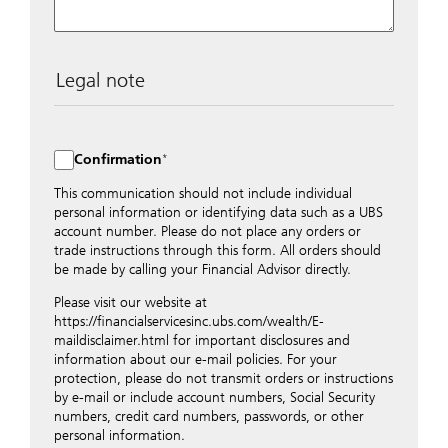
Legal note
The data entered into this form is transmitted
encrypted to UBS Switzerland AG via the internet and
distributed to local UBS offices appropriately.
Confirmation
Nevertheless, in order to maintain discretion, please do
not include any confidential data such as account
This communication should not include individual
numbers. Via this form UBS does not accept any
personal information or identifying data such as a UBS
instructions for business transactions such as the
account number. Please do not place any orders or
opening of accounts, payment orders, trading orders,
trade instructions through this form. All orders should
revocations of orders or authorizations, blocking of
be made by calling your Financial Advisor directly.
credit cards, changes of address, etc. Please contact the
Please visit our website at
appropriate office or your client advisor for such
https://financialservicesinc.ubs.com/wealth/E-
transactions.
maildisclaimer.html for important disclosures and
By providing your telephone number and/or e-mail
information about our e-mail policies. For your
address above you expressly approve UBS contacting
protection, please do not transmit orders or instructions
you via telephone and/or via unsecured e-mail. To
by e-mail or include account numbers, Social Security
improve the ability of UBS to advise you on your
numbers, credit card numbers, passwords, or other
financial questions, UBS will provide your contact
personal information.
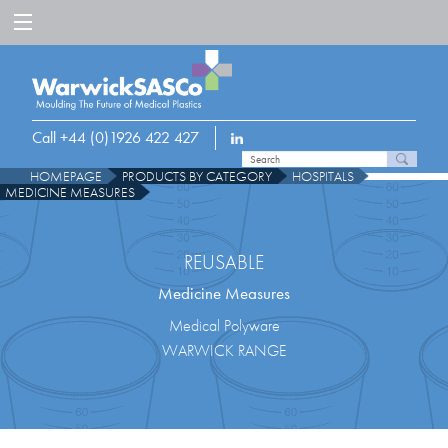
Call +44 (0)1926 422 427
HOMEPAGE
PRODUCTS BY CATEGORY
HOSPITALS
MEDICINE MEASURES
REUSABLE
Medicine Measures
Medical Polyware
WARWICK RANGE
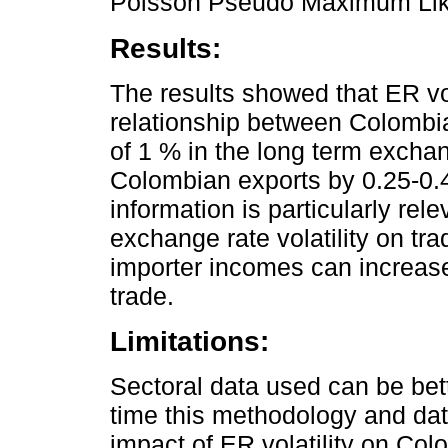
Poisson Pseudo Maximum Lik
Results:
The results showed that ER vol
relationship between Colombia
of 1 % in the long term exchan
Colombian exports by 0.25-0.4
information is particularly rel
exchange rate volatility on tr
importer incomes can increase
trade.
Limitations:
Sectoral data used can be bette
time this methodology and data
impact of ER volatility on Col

==

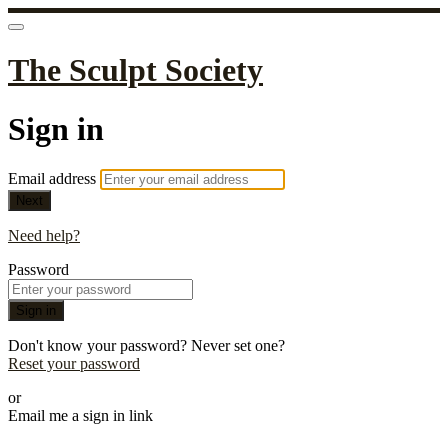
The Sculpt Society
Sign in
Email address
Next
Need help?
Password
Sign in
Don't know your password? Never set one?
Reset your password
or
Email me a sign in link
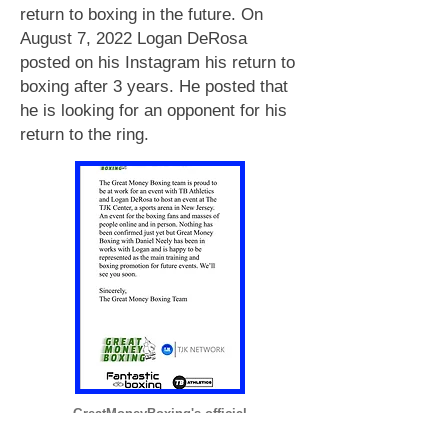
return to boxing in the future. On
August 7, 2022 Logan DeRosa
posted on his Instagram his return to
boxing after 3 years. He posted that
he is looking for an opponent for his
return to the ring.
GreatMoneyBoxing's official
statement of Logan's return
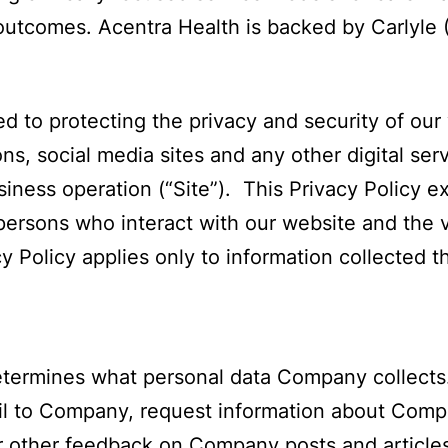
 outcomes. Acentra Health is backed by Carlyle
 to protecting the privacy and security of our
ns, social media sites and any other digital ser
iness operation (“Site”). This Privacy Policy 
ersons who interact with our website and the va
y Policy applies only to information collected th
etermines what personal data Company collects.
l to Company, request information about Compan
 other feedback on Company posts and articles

...

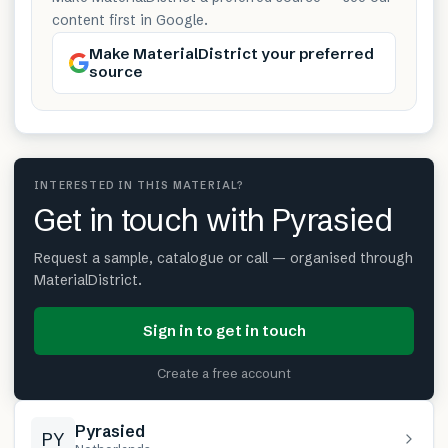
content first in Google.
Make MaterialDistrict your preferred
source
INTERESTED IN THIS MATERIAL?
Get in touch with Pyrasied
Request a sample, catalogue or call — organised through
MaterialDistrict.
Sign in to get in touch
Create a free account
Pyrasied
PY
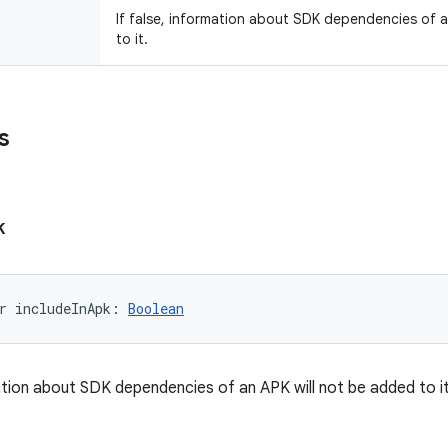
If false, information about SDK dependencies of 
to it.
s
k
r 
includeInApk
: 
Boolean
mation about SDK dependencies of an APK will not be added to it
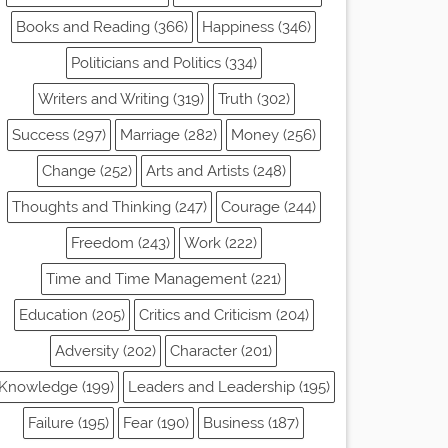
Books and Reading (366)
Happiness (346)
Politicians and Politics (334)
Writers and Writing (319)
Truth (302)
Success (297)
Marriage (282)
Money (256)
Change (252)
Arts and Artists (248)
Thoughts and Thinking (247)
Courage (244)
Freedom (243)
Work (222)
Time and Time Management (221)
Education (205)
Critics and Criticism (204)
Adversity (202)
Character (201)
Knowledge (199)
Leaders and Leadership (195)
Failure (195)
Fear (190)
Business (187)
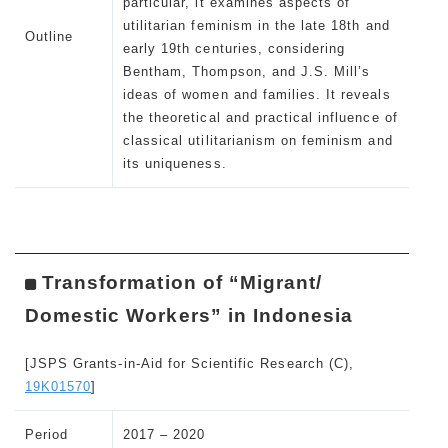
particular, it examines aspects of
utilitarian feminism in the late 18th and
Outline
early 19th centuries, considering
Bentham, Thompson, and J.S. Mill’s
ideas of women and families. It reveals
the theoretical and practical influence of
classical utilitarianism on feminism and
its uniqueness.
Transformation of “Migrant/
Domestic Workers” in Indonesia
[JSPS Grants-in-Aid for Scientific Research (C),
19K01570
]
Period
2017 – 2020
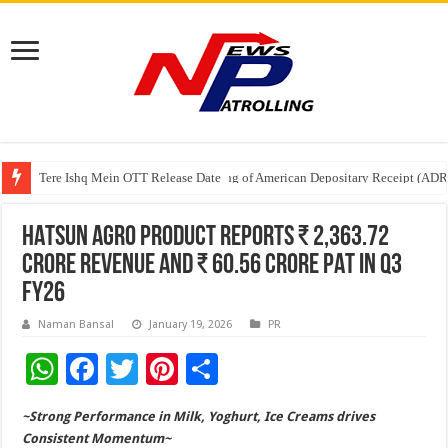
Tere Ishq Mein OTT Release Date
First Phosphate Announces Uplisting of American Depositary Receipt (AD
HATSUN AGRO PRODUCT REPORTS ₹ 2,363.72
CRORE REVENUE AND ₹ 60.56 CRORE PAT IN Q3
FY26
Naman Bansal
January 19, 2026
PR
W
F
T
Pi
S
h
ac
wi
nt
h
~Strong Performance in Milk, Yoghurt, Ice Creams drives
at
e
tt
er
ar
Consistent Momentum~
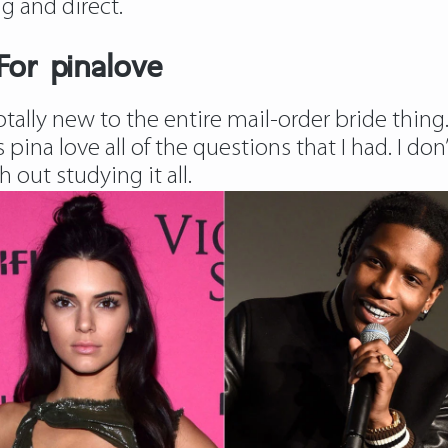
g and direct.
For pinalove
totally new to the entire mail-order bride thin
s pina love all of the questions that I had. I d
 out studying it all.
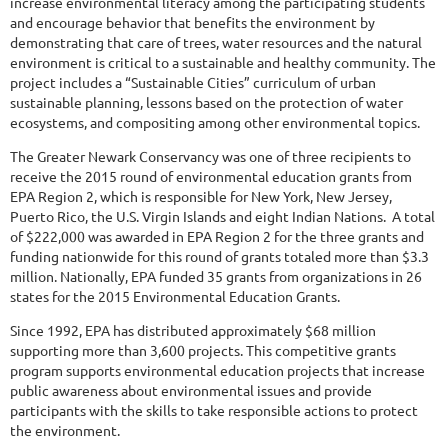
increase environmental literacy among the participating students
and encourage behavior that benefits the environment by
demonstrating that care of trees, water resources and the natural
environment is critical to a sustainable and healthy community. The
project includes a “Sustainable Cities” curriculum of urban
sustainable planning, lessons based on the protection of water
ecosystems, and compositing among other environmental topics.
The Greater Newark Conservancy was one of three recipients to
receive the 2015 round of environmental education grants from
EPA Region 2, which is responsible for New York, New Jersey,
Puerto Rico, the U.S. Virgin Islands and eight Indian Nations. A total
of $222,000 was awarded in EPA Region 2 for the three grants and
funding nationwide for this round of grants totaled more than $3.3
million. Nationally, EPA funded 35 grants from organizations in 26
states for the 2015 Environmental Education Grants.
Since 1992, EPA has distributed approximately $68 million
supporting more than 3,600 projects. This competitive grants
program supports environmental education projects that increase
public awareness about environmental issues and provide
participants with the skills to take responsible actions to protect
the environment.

* [GOAL OF THE EXERCISE] Copy each line holding the word "among" from the listing above.

* [YOUR SOLUTION]
increase environmental literacy among the participating students
ecosystems, and compositing among other environmental topics.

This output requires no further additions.